Pitcher perfect way to develop carnivory
Nature Ecology & Evolution
February 7, 2017

The full genome sequence of the Australian pitcher plant is published online this week in Nature Ecology & Evolution, revealing how carnivorous plants evolved the capacity to digest their prey.
The Australian pitcher plant (Cephalotus follicularis) produces both carnivorous leaves filled with fluids that can digest their animal prey, and non-carnivorous leaves, meaning that they can be compared to see how carnivory develops. Kenji Fukushima, Victor Albert, Shuaicheng Li, Mitsuyasu Hasebe, and colleagues sequenced the genome of C. follicularis and then compared the genome-wide expression patterns of both leaf types, illuminating some of the unique adaptations of carnivorous plants such as prey attraction, capture, and digestion.
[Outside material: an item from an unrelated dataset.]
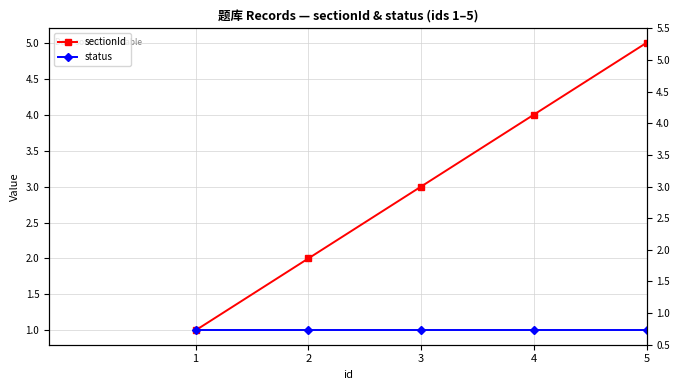

Reading left to right, transcribe all the data shown in this chart.

sectionId: 1	2	3	4	5
status: 1	1	1	1	1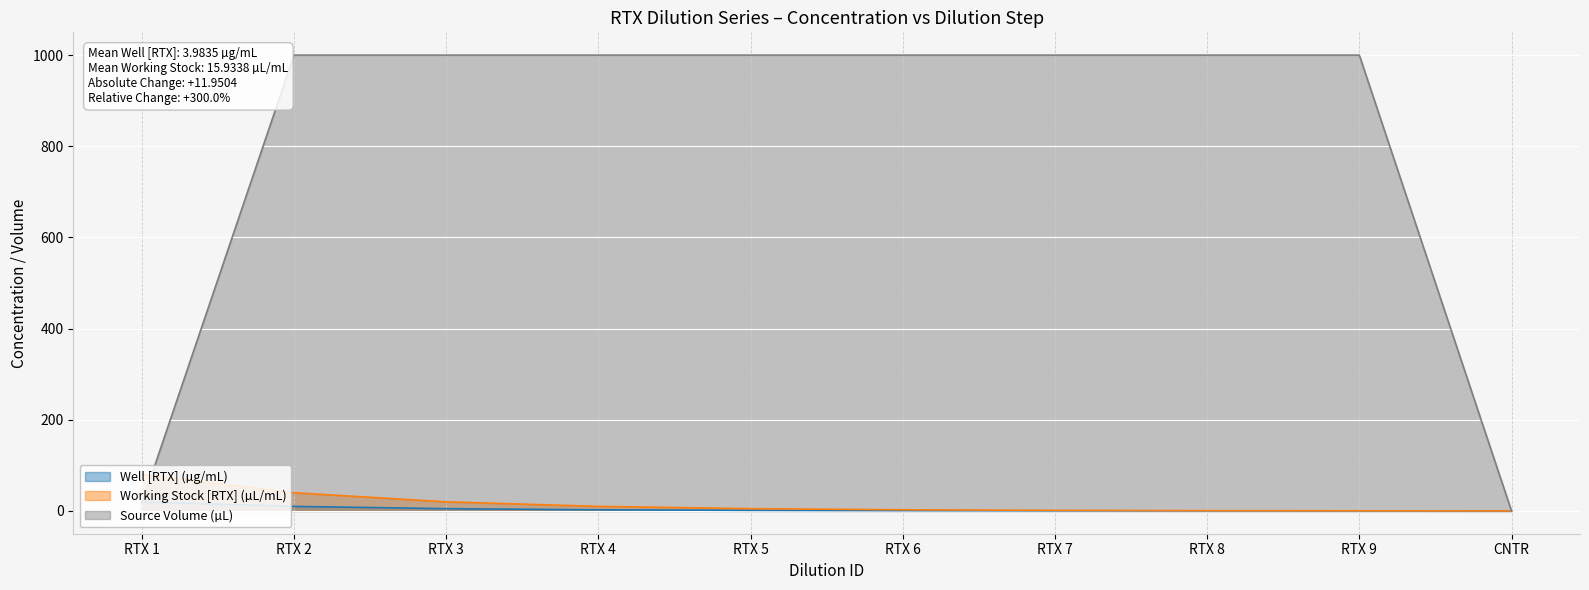

Which has a higher value, RTX 1 or CNTR?

RTX 1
The authors then compared the digestive fluids within the C. follicularis carnivorous leaves with those of three other distantly related carnivorous plants - the lance-leaf sundew, the Philippines pitcher plant, and the purple pitcher plant. They find that genes associated with stress responses in other plants are repurposed to work as digestive fluid proteins in all four types of carnivorous plants studied. The same combination of proteins and amino acids leads to digestive ability in all four plants, indicating that carnivory independently evolved multiple times across species.